Phage surface display technology is a useful tool for the identification of biosorptive peptides. In this work it is used for the identification of cobalt, nickel and gallium binding peptides. We present methods for the enrichment of metal ion binding bacteriophage clones from a commercial phage display library. Metal ion selective peptides are suitable to separate as well as concentrate cobalt and nickel from copper black shale leaching products (EcoMetals project) and gallium from industrial waste waters (EcoGaIn project). In contrast to common capture methods of specific binding phage for solid materials the ionic species have to be immobilized prior to the bio-panning procedure. This was realized by chemical complexation of the metal ions using commercial complexing agents on porous matrices.
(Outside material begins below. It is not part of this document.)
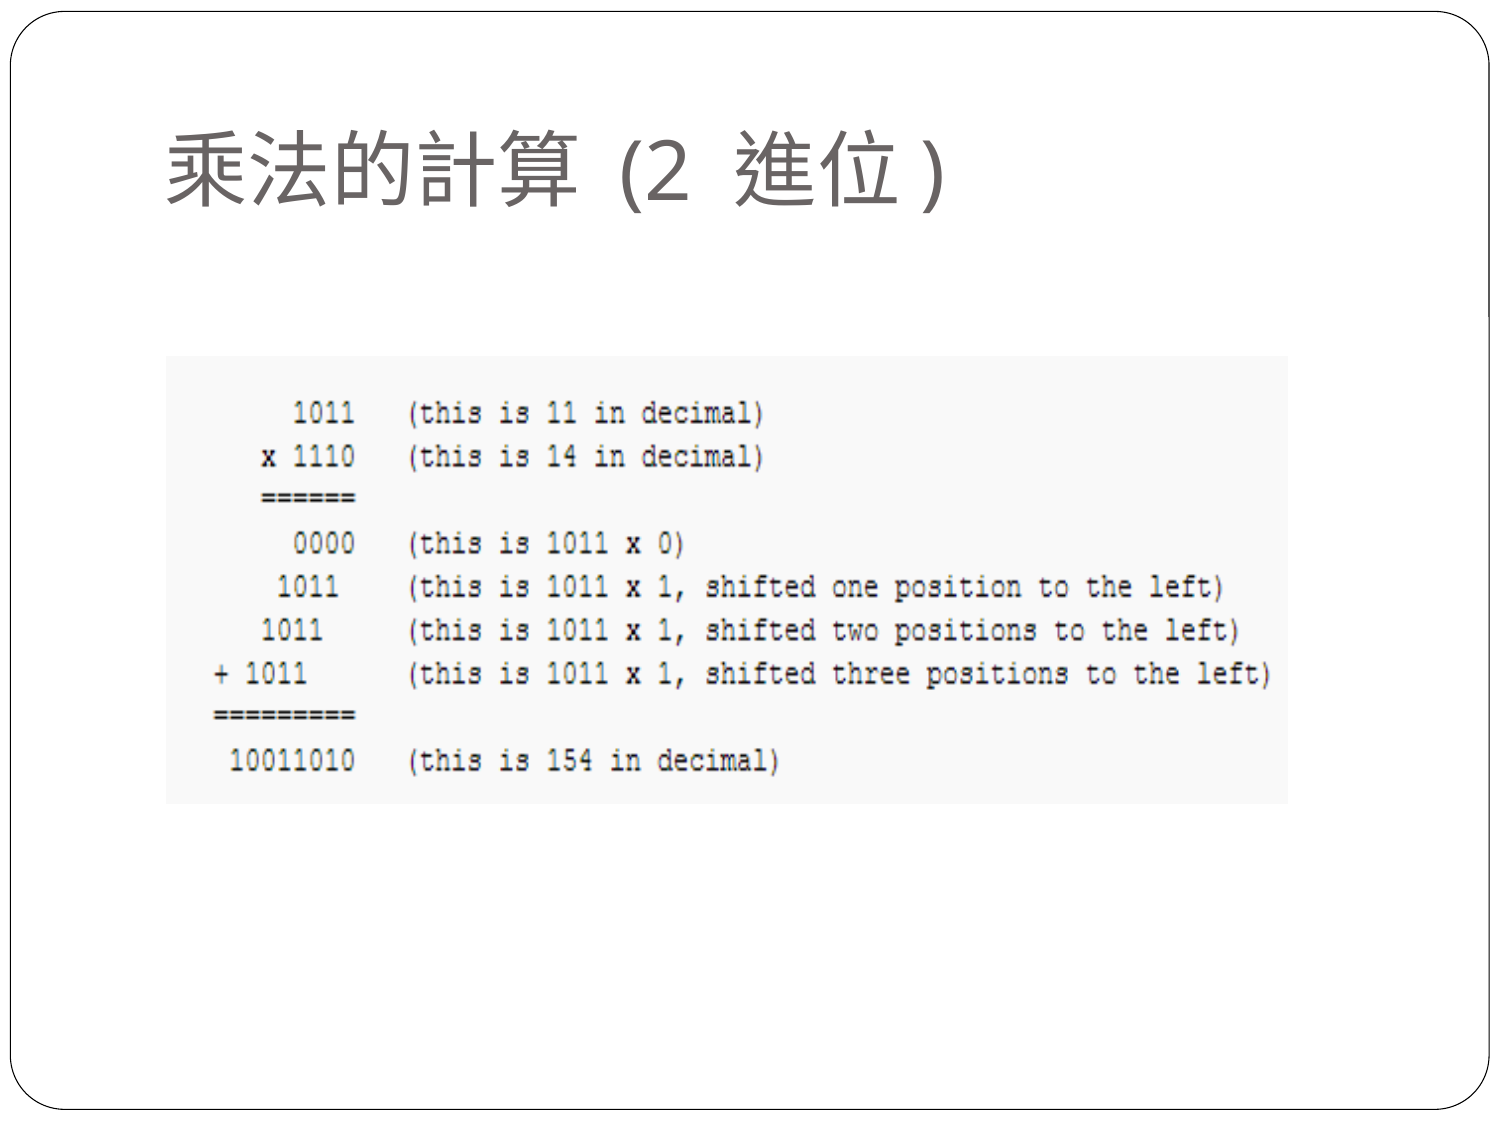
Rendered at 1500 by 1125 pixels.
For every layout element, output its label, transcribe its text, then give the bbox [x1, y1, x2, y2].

Moreover, an option to harvest non elutable strong binding phage is proposed.

Screening and selection of technologically applicable microorganisms for recovery of rare earth elements from fluorescent powder

Rare Earth Elements (REE) are essential elements in many new technology products. Up to now, recycling is poorly established and no environmentally friendly strategies are applied. Modern biotechnologies like bioleaching can contribute to overcome the current limitations. In this study, we investigated bioleaching approaches exemplary for fluorescent phosphor (FP), which is accumulated during the recycling of fluorescent tubes and energy saving bulbs. A broad spectrum of different microorganisms were tested regarding their potential to leach REE from FP. Among them were classical acidophilic microorganisms, as well as various heterotrophic ones, producing organic acids or metal complexing metabolites, or having a high metal tolerance. Larger amounts of REE were leached with the strains Komagataeibacter xylinus, Lactobacillus casei, and Yarrowia lipolytica. Besides the COOH-functionality, also other biotic processes contribute to metal leaching, as comparison with indirect leaching approaches showed. Among the different REE components of the FP preferably the oxidic red dye yttrium europium oxide (YOE) that contain the critical REE yttrium and europium was leached. The results provide the basis for the development of an environmentally friendly recycling process for REE from waste materials.